Once more did Co. G try to score a point for the old flag. One of their boys had brought it from the deadly wheatfield, and was wounded. Another had volunteered to accompany the gallant Place, and was captured. Gault had a taste of rebel prisons from Richmond to Andersonviile, returning to the company in April, 1865.

On July 3d the remnant of the 157th, then pretty well banged-up, were withdrawn from the front and placed on provost duty at the quarters occupied by Gen. Schurz.

The first roll-call after the battle occurred the evening following. Thirty-nine privates, eight corporals and four sergeants answered to their names. The entire regiment, July 2d, consisted of Col. Brown, Major Carmichael, Captain Place of Co. C, Lieuts. Jenkins of Co. B and Tallman of K, and fifty-six men. Other officers were present at the time of the fight, but were not acting with the regiment.

Out on the wheatfield lay Col. Arrowsmith, Captains Backus and Frank and Lieut. Lower, while thirty-three enlisted men, dead, marked the regimental alignment. Capts. Adams and Briggs, Adjutant Heenye, Lieuts. Smith, Waters, Gates, Atwater and Fitch, and acting lieutenants Harrington and Benjamin, wounded. Of enlisted men more than two hundred were wounded, some of them slightly, many severely. Two officers and twenty-one men died of wounds, making causality list foot nearly two hundred and sixty men, and fifteen officers.
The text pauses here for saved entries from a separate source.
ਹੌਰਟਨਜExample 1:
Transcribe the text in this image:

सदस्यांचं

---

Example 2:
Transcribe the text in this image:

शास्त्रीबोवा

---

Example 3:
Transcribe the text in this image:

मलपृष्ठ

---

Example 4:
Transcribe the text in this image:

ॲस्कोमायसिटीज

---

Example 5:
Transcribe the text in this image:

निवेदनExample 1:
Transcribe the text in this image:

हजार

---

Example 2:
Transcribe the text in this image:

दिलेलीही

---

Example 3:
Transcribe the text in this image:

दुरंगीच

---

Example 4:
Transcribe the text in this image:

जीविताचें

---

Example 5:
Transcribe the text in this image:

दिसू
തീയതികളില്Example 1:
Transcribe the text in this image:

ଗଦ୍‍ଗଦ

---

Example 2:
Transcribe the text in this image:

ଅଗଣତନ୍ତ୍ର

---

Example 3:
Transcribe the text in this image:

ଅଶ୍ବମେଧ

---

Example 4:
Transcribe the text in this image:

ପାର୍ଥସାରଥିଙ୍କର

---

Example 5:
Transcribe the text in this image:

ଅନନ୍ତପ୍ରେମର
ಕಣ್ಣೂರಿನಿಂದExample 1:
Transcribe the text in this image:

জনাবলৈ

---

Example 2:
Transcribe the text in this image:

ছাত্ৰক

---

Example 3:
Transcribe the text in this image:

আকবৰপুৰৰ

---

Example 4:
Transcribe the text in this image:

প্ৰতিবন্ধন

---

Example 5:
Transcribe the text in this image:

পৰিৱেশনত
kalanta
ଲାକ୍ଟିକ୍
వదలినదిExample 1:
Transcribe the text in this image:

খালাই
Capts. Stone, Place and Charlier were captured, also Lieuts. Coffin, Powers and Curtice. Capt. Stone died in prison at Macon, Ga. Capts. Place and Charlier were exchanged eight months later, or in March, 1864. The three lieutenants were sent to Macon, and later to Charleston, S.C., where they were impounded with other officers under fire of the Union guns; but when six hundred rebel officers were sent down to Morris Island to be placed under fire, the Charleston commander removed the Yankee officers to a pen in rear of the city. And while Co. G had no representative among those officers, their hearts went out to them, and thus are they here remembered.
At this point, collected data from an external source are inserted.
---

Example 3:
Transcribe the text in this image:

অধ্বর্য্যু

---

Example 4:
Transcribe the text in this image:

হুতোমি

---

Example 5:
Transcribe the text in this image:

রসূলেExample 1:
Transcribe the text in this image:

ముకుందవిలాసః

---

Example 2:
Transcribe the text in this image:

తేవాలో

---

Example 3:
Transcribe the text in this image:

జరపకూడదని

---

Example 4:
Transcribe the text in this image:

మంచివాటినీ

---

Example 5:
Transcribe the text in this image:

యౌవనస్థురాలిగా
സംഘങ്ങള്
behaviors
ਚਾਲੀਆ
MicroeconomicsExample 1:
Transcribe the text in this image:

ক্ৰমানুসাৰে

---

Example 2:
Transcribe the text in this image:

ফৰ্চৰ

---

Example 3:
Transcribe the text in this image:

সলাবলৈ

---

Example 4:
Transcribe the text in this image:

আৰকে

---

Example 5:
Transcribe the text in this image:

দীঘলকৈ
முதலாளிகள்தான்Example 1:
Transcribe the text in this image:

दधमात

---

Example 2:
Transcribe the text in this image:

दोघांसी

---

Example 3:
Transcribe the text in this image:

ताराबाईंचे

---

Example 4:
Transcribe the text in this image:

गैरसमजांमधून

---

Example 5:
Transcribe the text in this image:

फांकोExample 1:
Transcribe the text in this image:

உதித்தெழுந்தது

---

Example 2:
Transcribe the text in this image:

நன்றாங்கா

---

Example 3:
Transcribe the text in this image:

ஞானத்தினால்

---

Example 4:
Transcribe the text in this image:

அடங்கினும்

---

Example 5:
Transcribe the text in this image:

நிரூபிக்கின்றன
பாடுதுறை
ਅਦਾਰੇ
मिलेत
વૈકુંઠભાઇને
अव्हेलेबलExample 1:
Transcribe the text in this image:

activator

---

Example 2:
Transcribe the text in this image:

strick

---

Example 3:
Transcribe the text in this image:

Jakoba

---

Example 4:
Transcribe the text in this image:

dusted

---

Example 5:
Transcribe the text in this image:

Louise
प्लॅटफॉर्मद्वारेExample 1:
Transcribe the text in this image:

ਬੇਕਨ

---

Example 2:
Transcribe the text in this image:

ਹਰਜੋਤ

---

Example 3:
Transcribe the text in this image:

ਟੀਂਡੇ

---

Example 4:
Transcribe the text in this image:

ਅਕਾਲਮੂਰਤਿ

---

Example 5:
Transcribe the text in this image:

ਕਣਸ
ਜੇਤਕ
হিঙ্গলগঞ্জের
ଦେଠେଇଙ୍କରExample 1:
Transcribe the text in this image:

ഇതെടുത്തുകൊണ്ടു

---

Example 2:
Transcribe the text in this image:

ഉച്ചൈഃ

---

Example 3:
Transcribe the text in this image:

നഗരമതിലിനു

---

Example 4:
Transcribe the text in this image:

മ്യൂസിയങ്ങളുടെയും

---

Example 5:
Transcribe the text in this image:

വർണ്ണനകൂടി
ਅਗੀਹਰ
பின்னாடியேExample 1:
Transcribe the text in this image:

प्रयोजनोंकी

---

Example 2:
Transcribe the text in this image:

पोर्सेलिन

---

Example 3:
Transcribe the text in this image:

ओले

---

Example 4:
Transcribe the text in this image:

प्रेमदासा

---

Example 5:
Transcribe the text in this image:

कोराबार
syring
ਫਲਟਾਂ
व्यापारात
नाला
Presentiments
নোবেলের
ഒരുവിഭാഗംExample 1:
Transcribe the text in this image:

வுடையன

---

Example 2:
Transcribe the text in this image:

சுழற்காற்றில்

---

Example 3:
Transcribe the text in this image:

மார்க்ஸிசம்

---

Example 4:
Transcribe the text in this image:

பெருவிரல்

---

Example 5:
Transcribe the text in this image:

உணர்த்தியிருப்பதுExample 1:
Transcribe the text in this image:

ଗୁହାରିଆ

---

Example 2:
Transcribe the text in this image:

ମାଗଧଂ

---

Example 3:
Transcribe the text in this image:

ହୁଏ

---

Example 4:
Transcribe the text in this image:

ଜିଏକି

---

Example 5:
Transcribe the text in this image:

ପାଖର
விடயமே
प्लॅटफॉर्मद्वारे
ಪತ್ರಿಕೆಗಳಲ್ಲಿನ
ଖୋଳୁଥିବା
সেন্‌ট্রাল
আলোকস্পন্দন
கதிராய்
Eighty-six men were prisoners. Of those, thirty-seven accepted the parole offered by Gen. Lee and with about seventeen hundred others, were escorted to Gen. Couch's lines near Carlisle; the other forty-nine went to Richmond. There were ten of Co. G, prisoners, six of whom took the parole—two went to Richmond. The paroled prisoners were sent to Carlisle, Pa., where they were kept for awhile in fine style, and ultimately were returned to their regiments without exchange. The company took into the fight about forty muskets.

Col. Brown was very much cast down over his losses. Who to blame, will never be known. There was a horrible blunder and some one was blamable. The 157th never should have been sent out against Dole's Brigade of Georgians. They had fought two regiments alone and unaided. A wonder that any of the boys left that wheatfield unhurt.

That was only one of the many little blunders of the war. The North kept on bleeding and her officers never lacked words for defense. Nothing new and withal, consistent. The soldiers were there to give their lives, if need be, and a good soldier will not hesitate over so trifling a matter. There was glory in the air, though. One could fairly taste it when Lee turned back for Virginia with his heart heavy. The cause of secession and human slavery had started down to destruction and the people of the North rejoiced.